WORK REQUIRED: Your task is to repeat the entries exactly. Leave the pictures out.

(Entries taken from a collection)
****************

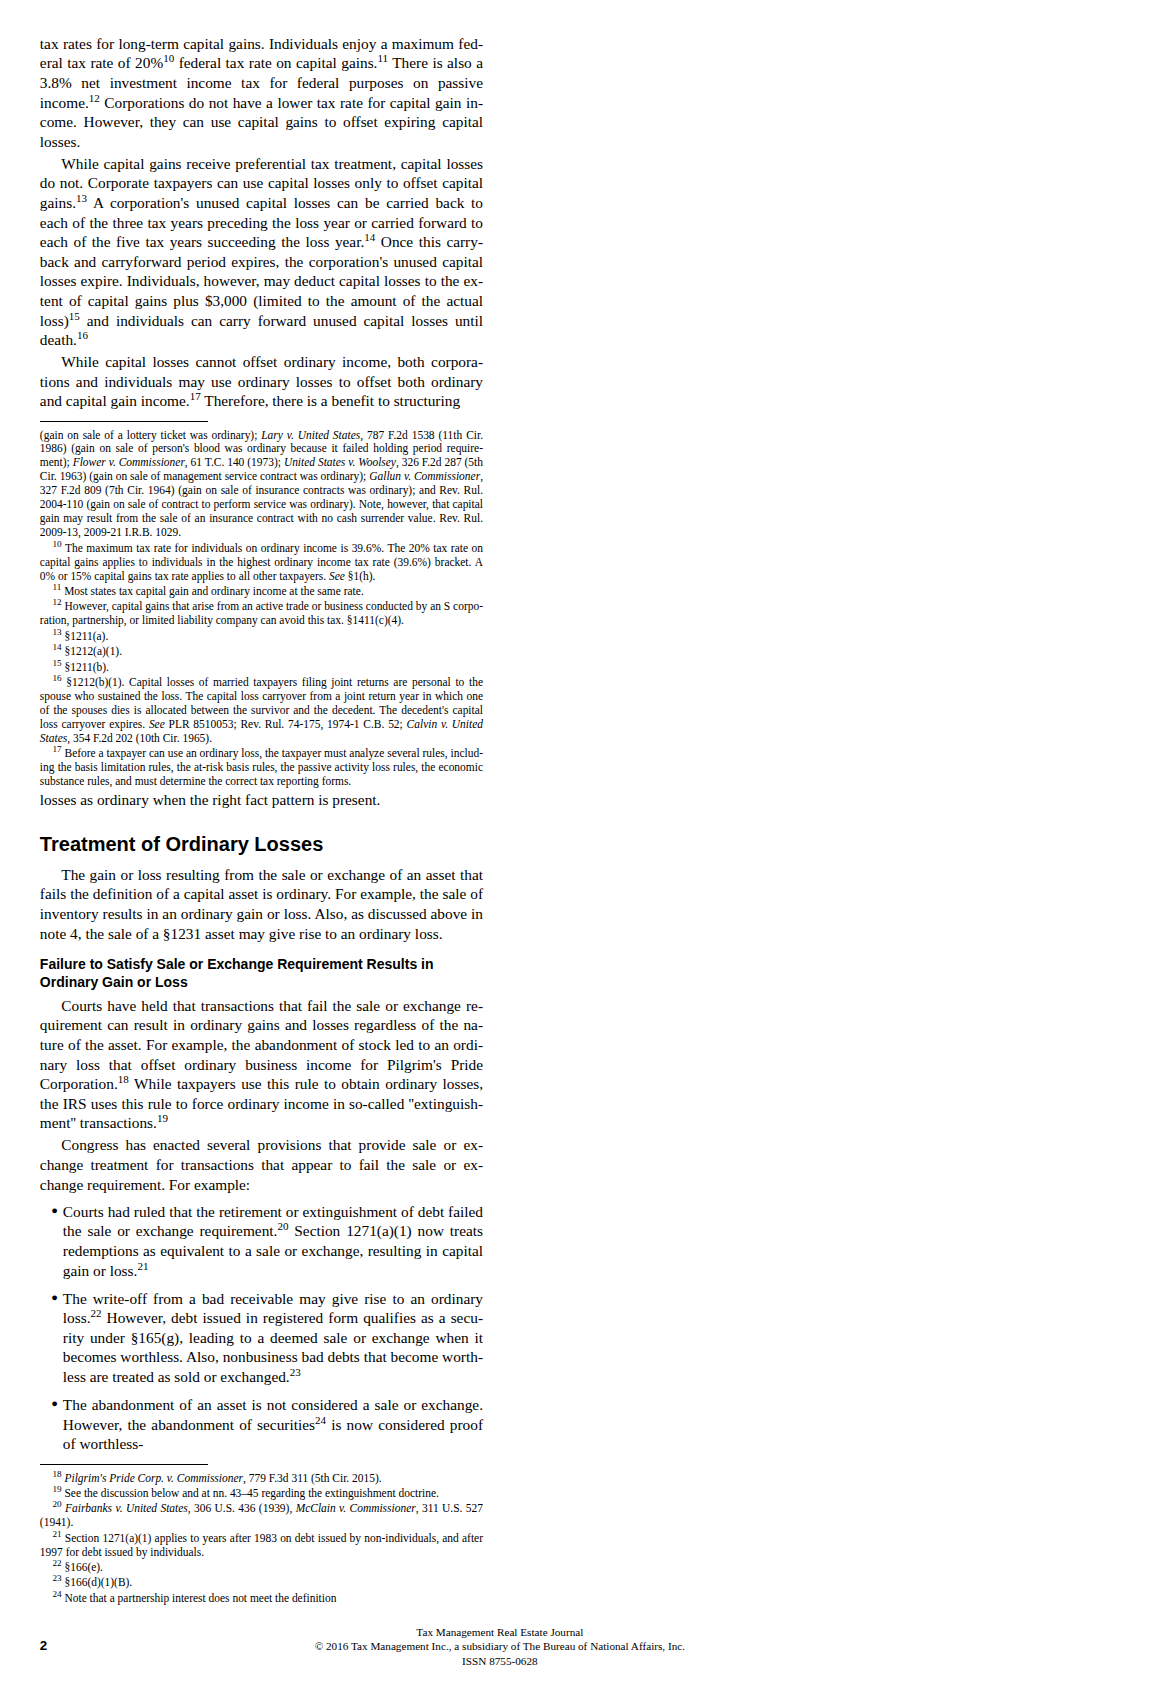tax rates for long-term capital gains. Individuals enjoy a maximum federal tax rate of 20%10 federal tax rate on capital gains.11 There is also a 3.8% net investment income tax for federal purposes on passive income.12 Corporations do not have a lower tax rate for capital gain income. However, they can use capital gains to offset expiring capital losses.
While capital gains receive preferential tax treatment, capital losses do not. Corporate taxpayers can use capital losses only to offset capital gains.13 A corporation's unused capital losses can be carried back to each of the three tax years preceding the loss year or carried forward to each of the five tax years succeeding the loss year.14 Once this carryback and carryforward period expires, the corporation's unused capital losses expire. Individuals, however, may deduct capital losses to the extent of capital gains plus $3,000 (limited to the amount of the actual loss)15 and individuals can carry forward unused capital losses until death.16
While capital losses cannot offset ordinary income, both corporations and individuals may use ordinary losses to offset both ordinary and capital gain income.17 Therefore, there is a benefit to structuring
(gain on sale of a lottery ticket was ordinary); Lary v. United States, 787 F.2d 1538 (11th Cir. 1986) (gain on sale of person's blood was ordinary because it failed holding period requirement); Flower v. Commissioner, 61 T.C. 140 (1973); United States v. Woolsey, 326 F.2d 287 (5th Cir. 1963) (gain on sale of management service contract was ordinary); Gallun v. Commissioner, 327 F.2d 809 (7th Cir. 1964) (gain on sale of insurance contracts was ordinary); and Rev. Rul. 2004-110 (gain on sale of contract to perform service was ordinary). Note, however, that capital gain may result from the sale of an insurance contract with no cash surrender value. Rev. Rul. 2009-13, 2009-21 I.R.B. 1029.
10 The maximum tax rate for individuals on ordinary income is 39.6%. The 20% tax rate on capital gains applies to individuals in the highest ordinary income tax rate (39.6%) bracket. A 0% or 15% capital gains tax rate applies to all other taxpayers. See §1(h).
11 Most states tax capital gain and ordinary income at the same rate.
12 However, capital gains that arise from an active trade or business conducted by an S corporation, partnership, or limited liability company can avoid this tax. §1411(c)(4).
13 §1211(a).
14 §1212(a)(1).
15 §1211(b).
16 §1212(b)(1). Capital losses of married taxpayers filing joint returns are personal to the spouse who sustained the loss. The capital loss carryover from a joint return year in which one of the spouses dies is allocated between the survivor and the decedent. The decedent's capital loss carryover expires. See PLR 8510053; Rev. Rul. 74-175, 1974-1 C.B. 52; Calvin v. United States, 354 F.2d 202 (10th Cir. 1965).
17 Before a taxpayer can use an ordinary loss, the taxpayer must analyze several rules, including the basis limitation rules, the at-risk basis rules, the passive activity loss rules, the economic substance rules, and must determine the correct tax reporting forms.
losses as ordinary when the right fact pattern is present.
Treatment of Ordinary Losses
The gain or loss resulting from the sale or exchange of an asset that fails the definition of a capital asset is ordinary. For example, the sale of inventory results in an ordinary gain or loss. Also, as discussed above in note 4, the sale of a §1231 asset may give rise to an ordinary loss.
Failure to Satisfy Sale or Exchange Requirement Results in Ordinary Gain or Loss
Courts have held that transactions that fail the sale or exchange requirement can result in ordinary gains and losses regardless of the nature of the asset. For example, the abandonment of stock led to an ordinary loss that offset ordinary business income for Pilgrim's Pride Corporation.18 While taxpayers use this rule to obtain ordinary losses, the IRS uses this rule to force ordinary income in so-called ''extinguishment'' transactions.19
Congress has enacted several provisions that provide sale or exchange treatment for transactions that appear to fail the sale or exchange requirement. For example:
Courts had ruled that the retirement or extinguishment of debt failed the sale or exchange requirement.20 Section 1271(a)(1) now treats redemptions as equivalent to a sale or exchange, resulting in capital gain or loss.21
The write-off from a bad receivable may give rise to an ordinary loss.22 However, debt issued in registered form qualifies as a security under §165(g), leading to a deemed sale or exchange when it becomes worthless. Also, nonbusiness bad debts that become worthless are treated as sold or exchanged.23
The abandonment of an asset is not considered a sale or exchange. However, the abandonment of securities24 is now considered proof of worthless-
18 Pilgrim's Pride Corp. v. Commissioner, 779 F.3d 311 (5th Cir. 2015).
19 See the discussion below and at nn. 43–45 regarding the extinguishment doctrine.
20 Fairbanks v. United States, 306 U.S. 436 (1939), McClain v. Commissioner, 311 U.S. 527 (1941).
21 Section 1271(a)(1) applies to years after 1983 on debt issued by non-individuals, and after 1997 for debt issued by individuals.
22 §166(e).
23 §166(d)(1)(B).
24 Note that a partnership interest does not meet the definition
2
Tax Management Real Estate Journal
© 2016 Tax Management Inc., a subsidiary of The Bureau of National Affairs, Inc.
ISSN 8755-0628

****************

REPLY TO THE TASK:
tax rates for long-term capital gains. Individuals enjoy a maximum federal tax rate of 20%10 federal tax rate on capital gains.11 There is also a 3.8% net investment income tax for federal purposes on passive income.12 Corporations do not have a lower tax rate for capital gain income. However, they can use capital gains to offset expiring capital losses.
While capital gains receive preferential tax treatment, capital losses do not. Corporate taxpayers can use capital losses only to offset capital gains.13 A corporation's unused capital losses can be carried back to each of the three tax years preceding the loss year or carried forward to each of the five tax years succeeding the loss year.14 Once this carryback and carryforward period expires, the corporation's unused capital losses expire. Individuals, however, may deduct capital losses to the extent of capital gains plus $3,000 (limited to the amount of the actual loss)15 and individuals can carry forward unused capital losses until death.16
While capital losses cannot offset ordinary income, both corporations and individuals may use ordinary losses to offset both ordinary and capital gain income.17 Therefore, there is a benefit to structuring
(gain on sale of a lottery ticket was ordinary); Lary v. United States, 787 F.2d 1538 (11th Cir. 1986) (gain on sale of person's blood was ordinary because it failed holding period requirement); Flower v. Commissioner, 61 T.C. 140 (1973); United States v. Woolsey, 326 F.2d 287 (5th Cir. 1963) (gain on sale of management service contract was ordinary); Gallun v. Commissioner, 327 F.2d 809 (7th Cir. 1964) (gain on sale of insurance contracts was ordinary); and Rev. Rul. 2004-110 (gain on sale of contract to perform service was ordinary). Note, however, that capital gain may result from the sale of an insurance contract with no cash surrender value. Rev. Rul. 2009-13, 2009-21 I.R.B. 1029.
10 The maximum tax rate for individuals on ordinary income is 39.6%. The 20% tax rate on capital gains applies to individuals in the highest ordinary income tax rate (39.6%) bracket. A 0% or 15% capital gains tax rate applies to all other taxpayers. See §1(h).
11 Most states tax capital gain and ordinary income at the same rate.
12 However, capital gains that arise from an active trade or business conducted by an S corporation, partnership, or limited liability company can avoid this tax. §1411(c)(4).
13 §1211(a).
14 §1212(a)(1).
15 §1211(b).
16 §1212(b)(1). Capital losses of married taxpayers filing joint returns are personal to the spouse who sustained the loss. The capital loss carryover from a joint return year in which one of the spouses dies is allocated between the survivor and the decedent. The decedent's capital loss carryover expires. See PLR 8510053; Rev. Rul. 74-175, 1974-1 C.B. 52; Calvin v. United States, 354 F.2d 202 (10th Cir. 1965).
17 Before a taxpayer can use an ordinary loss, the taxpayer must analyze several rules, including the basis limitation rules, the at-risk basis rules, the passive activity loss rules, the economic substance rules, and must determine the correct tax reporting forms.
losses as ordinary when the right fact pattern is present.
Treatment of Ordinary Losses
The gain or loss resulting from the sale or exchange of an asset that fails the definition of a capital asset is ordinary. For example, the sale of inventory results in an ordinary gain or loss. Also, as discussed above in note 4, the sale of a §1231 asset may give rise to an ordinary loss.
Failure to Satisfy Sale or Exchange Requirement Results in Ordinary Gain or Loss
Courts have held that transactions that fail the sale or exchange requirement can result in ordinary gains and losses regardless of the nature of the asset. For example, the abandonment of stock led to an ordinary loss that offset ordinary business income for Pilgrim's Pride Corporation.18 While taxpayers use this rule to obtain ordinary losses, the IRS uses this rule to force ordinary income in so-called ''extinguishment'' transactions.19
Congress has enacted several provisions that provide sale or exchange treatment for transactions that appear to fail the sale or exchange requirement. For example:
Courts had ruled that the retirement or extinguishment of debt failed the sale or exchange requirement.20 Section 1271(a)(1) now treats redemptions as equivalent to a sale or exchange, resulting in capital gain or loss.21
The write-off from a bad receivable may give rise to an ordinary loss.22 However, debt issued in registered form qualifies as a security under §165(g), leading to a deemed sale or exchange when it becomes worthless. Also, nonbusiness bad debts that become worthless are treated as sold or exchanged.23
The abandonment of an asset is not considered a sale or exchange. However, the abandonment of securities24 is now considered proof of worthless-
18 Pilgrim's Pride Corp. v. Commissioner, 779 F.3d 311 (5th Cir. 2015).
19 See the discussion below and at nn. 43–45 regarding the extinguishment doctrine.
20 Fairbanks v. United States, 306 U.S. 436 (1939), McClain v. Commissioner, 311 U.S. 527 (1941).
21 Section 1271(a)(1) applies to years after 1983 on debt issued by non-individuals, and after 1997 for debt issued by individuals.
22 §166(e).
23 §166(d)(1)(B).
24 Note that a partnership interest does not meet the definition
2
Tax Management Real Estate Journal
© 2016 Tax Management Inc., a subsidiary of The Bureau of National Affairs, Inc.
ISSN 8755-0628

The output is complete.